With each passing year, many grand homes that once stood tall on large plantations and expansive estates gradually succumb to the elements—locking in forever the secrets and insights that once stood to be discovered within sprawling ballrooms and winding halls. Like Egyptian artifacts displayed in museums or the remnants of ancient Roman structures, these structures offer a glimpse into the lives of people in a much different time with much different circumstances. However, unlike those well-preserved artifacts a world away, some of these historic dwellings in the southern United States are neglected, allowing them to fall into ruin.

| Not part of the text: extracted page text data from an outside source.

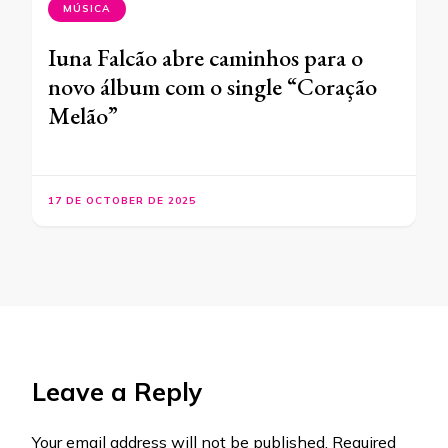
MÚSICA
Iuna Falcão abre caminhos para o
novo álbum com o single “Coração
Melão”
17 DE OCTOBER DE 2025
Leave a Reply
Your email address will not be published.
Required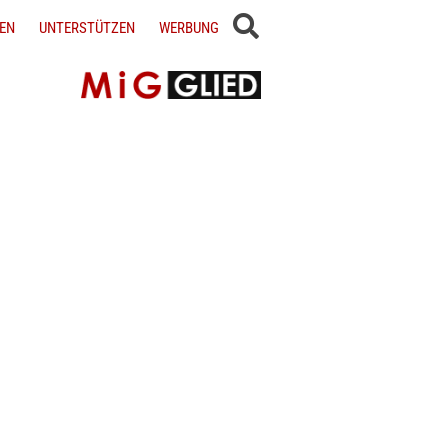
EN
UNTERSTÜTZEN
WERBUNG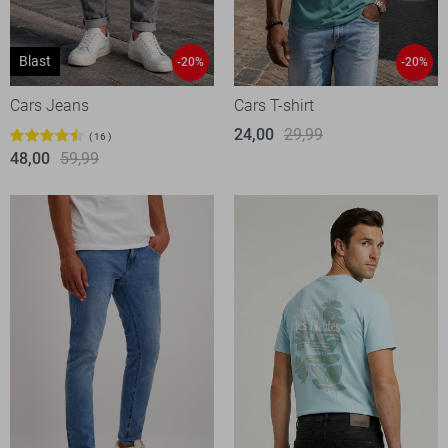
Blast
-20%
-20%
Cars Jeans
Cars T-shirt
24,00
29,99
16
48,00
59,99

“The architectural treasures of the American South may not be as old as the antiquities found in Europe and on other continents with architecture stretching back thousands of years, but they are no less important in helping convey a stronger understanding of the past,” write authors Marc Matrana, Robin Lattimore and Michael Kitchens in Southern Splendor: Saving Architectural Treasures of the Old South. “For that reason, historic preservation in the South is paramount.”
Tracing the lineage of historic homes across the South, the book illustrates extensive restorations made by preservation groups while exploring the lives once lived within these walls. From state to state, the authors put on display vivid images along with the stories that each structure lives on to tell, thanks to the hard work of individuals determined to preserve the past. The 52 pages devoted to Louisiana offer glimpses inside residences including the “sugar palace” Houmas House, colorful Steamboat Gothic-style San Francisco Plantation, and Whitney Plantation, which the authors credit as the nation’s first major museum devoted to slavery.
“No other region of the United States can claim such cultural diversity and architectural splendor as the South,” notes Preservation North Carolina regional director Ted Alexander. “For every plantation house or in-town planter residence that is restored, a little more of our collective history is preserved for future generations. And that is something that we should all treasure.”